Toutefois, il ressort de la lettre de notification du licenciement pour faute grave que celui-ci est motivé par le refus du salarié d’accepter le poste de directeur commercial grands comptes à compter du 1er mars 2023, au motif que la rémunération associée à cette réintégration, variables compris, ne lui convenait pas, estimant les garanties d’atteindre la rémunération perçue auparavant insuffisantes.
Il en résulte que le licenciement de Monsieur [B] n’est pas fondé sur son inaptitude à exercer son activité professionnelle résultant des séquelles de son accident du travail et ce à plus forte raison, qu’il a été déclaré apte par la médecine du travail.
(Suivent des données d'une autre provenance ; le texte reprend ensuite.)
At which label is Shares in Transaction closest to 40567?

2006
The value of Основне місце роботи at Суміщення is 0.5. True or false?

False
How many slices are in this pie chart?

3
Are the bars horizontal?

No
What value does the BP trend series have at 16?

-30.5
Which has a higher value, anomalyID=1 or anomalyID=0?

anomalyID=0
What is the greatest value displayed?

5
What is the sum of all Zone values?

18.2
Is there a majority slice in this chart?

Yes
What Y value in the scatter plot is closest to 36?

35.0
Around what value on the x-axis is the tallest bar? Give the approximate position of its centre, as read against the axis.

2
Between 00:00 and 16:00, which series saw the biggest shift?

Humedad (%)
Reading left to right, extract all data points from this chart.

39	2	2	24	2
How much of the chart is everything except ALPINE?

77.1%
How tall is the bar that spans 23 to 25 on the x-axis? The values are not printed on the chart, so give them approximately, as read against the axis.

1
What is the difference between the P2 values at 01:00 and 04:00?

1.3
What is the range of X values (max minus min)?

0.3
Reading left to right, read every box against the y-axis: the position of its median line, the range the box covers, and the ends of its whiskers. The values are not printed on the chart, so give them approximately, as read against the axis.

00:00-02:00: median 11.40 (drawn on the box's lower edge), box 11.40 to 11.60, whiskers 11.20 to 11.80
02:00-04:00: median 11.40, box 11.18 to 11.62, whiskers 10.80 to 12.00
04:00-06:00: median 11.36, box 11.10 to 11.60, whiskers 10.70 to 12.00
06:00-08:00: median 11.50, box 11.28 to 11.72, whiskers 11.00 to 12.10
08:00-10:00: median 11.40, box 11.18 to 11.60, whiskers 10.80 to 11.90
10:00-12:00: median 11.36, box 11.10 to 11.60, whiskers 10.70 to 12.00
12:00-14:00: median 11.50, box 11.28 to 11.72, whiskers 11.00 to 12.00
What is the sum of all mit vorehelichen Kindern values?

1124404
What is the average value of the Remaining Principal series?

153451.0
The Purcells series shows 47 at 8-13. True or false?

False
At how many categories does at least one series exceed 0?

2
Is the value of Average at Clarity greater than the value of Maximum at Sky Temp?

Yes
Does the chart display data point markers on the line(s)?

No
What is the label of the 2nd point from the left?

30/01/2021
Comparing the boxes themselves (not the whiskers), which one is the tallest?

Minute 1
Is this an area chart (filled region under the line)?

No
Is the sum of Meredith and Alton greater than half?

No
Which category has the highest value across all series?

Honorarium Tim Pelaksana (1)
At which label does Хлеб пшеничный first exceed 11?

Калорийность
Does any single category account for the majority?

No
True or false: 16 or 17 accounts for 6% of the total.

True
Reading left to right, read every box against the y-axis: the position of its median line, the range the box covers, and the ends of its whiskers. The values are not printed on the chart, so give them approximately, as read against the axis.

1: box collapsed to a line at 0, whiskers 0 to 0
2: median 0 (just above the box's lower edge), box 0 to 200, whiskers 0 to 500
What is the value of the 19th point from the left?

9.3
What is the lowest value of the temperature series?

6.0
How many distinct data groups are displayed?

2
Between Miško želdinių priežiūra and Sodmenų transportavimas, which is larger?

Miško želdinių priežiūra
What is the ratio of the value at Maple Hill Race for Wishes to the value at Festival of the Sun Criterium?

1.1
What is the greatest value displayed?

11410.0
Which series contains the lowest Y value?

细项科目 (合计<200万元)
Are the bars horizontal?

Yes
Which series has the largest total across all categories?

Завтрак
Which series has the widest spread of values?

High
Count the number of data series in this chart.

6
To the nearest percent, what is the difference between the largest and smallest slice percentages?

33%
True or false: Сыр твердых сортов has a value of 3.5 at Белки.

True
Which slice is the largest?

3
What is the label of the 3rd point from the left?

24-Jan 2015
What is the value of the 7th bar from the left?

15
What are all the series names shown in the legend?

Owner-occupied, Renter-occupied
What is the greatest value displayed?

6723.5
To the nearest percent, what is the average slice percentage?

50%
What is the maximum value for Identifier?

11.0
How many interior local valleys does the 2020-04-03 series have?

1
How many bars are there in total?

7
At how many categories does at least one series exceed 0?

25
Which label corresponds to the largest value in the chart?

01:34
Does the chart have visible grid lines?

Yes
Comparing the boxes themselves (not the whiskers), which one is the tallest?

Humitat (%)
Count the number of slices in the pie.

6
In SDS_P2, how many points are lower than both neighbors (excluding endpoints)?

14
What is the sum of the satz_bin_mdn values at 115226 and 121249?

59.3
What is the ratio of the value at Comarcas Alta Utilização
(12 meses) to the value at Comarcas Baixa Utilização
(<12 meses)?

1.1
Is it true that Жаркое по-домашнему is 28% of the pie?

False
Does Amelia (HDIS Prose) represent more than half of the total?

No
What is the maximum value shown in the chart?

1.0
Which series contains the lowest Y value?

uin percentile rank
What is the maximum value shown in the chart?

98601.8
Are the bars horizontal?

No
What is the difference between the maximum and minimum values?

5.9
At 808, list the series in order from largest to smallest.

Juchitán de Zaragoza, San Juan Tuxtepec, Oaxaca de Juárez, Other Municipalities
Dans ces conditions, il n’y a pas lieu de faire droit à la demande de Monsieur [B] tendant à lui accorder un coefficient professionnel supplémentaire d’au moins 10%.
Sur les mesures accessoires
L'article 696 du code de procédure civile prescrit que la partie perdante est condamnée aux dépens, à moins que le juge, par décision motivée, n'en mette la totalité ou une fraction à la charge d'une autre partie.
Il convient en conséquence de condamner Monsieur [J] [B], partie perdante, aux dépens de l’instance.
L’exécution provisoire sera ordonnée en application des dispositions de l’article R. 142-10-6 du code de la sécurité sociale.
PAR CES MOTIFS
Le tribunal, statuant par jugement contradictoire, rendu en premier ressort, par mise à disposition au greffe,
Déboute Monsieur [J] [B] de sa demande tendant à réévaluer le taux d’incapacité permanente partielle en lien avec les lésions et séquelles résultant de son accident du travail du 29 novembre 2011 à 27% ;
Déboute Monsieur [J] [B] de sa demande de fixation d’un coefficient professionnel supplémentaire d’au moins 10% ;
Déboute Monsieur [J] [B] de sa demande d’expertise ;
Condamne Monsieur [J] [B] aux dépens de l’instance ;
Ordonne l’exécution provisoire ;
Rappelle que tout appel contre le présent jugement doit, à peine de forclusion, être interjeté dans le délai d’un mois à compter de sa notification.
Fait et mis à disposition au greffe du service du contentieux social du tribunal judiciaire de BOBIGNY.